Britain on Friday bid $500 million (£402m) for a fifth of the company, alongside a consortium of private investors, in a move signed off by Prime Minister Boris Johnson and Chancellor of the Exchequer Rishi Sunak - and spearheaded by controversial chief advisor Dominic Cummings.
The news has yet to be officially confirmed, but was first reported by The Times and corroborated by other British news outlets.
The bid comes after the UK lost access to Europe's Global Navigation Satellite System, Galileo - a rival to the US GPS system.
After pumping £1.2bn ($1.47bn) into the project, the UK was locked out of Galileo when it left the European Union. One of the system's two Security Monitoring Centres was based in Hampshire, but that has now been moved to Spain.

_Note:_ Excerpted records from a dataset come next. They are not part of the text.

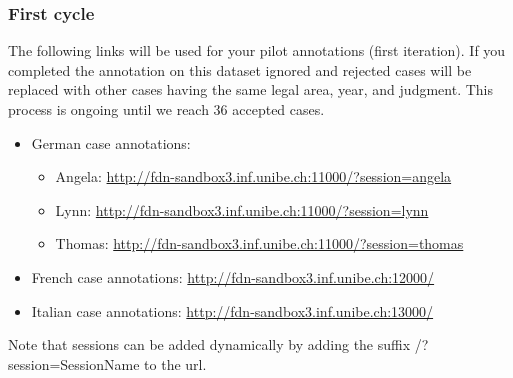 \documentclass{article}
\begin{document}
\subsubsection{First cycle}\label{1_cycle}
The following links will be used for your pilot annotations (first iteration). If you completed the annotation on this dataset ignored and rejected cases will be replaced with other cases having the same legal area, year, and judgment. This process is ongoing until we reach 36 accepted cases. 
\begin{itemize}
\item German case annotations:
\begin{itemize}
\item Angela: \href{http://fdn-sandbox3.inf.unibe.ch:11000/?session=angela}{http://fdn-sandbox3.inf.unibe.ch:11000/?session=angela}
    \item Lynn: \href{http://fdn-sandbox3.inf.unibe.ch:11000/?session=lynn}{http://fdn-sandbox3.inf.unibe.ch:11000/?session=lynn}
    \item Thomas: \href{http://fdn-sandbox3.inf.unibe.ch:11000/?session=thomas}{http://fdn-sandbox3.inf.unibe.ch:11000/?session=thomas}
\end{itemize}
    \item French case annotations: \href{http://fdn-sandbox3.inf.unibe.ch:12000/}{http://fdn-sandbox3.inf.unibe.ch:12000/}
    \item Italian case annotations: \href{http://fdn-sandbox3.inf.unibe.ch:13000/}{http://fdn-sandbox3.inf.unibe.ch:13000/}
\end{itemize}
Note that sessions can be added dynamically by adding the suffix {\color{blue}/?session=SessionName} to the url.
\end{document}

The UK then spent another £90m ($111m) investigating the possibility of building its own Galileo competitor, before balking at the ultimate £5bn ($6.3bn) cost. Now it seems to think that the answer lies in OneWeb - but several experts aren't so sure.
“The fundamental starting point is, yes, we’ve bought the wrong satellites,” Dr. Bleddyn Bowen, a space policy expert at the University of Leicester, told The Guardian. “OneWeb is working on basically the same idea as Elon Musk’s Starlink: a mega-constellation of satellites in low Earth orbit, which are used to connect people on the ground to the Internet.
“What’s happened is that the very talented lobbyists at OneWeb have convinced the government that we can completely redesign some of the satellites to piggyback a navigation payload on it. It’s bolting an unproven technology on to a mega-constellation that’s designed to do something else. It’s a tech and business gamble.”
GPS, Galileo, as well as Russia’s Glonass and China’s BeiDou, all operate in medium Earth orbit at around 20,000km. OneWeb operates in low Earth orbit, at 1,200km.
There's another hurdle to overcome - while the company is headquartered in the UK, and has spectrum rights registered in the UK through Ofcom, it manufactures its satellites in the US using American technology in a joint venture with Airbus.
Audrey Strauss, the acting US attorney for the Southern District of New York, wrote in a legal filing that the US government may review any potential foreign acquisition of OneWeb, The Telegraph notes. The Committee on Foreign Investment in the United States has the power to block such acquisitions - and, while the UK government would be whitelisted, it is not clear whether other members of the consortium would be.
In addition to the UK-backed consortium, other bids are thought to include three different Chinese consortia, French investors, SpaceX, and Amazon.
During bankruptcy, OneWeb filed with the FCC for the ability to launch 48,000 satellites - massively up from its 650 plans. Ronald van de Breggen, who worked for LeoSat before it too went bankrupt, notes that the expansion of the filing could have been made to help court Amazon - which plans to send thousands of satellites into space as part of Project Kuiper, but is behind on its own FCC filings.
"The company may in OneWeb have the solution to that big market access headache," he wrote.
Bids closed on Friday for an initial round of assessment. If there’s no clear winner according to the US bankruptcy court judge and OneWeb’s creditors, an auction will be held on July 2. Industry analysts at SpaceIntelReport claim that the UK offer is currently in the lead.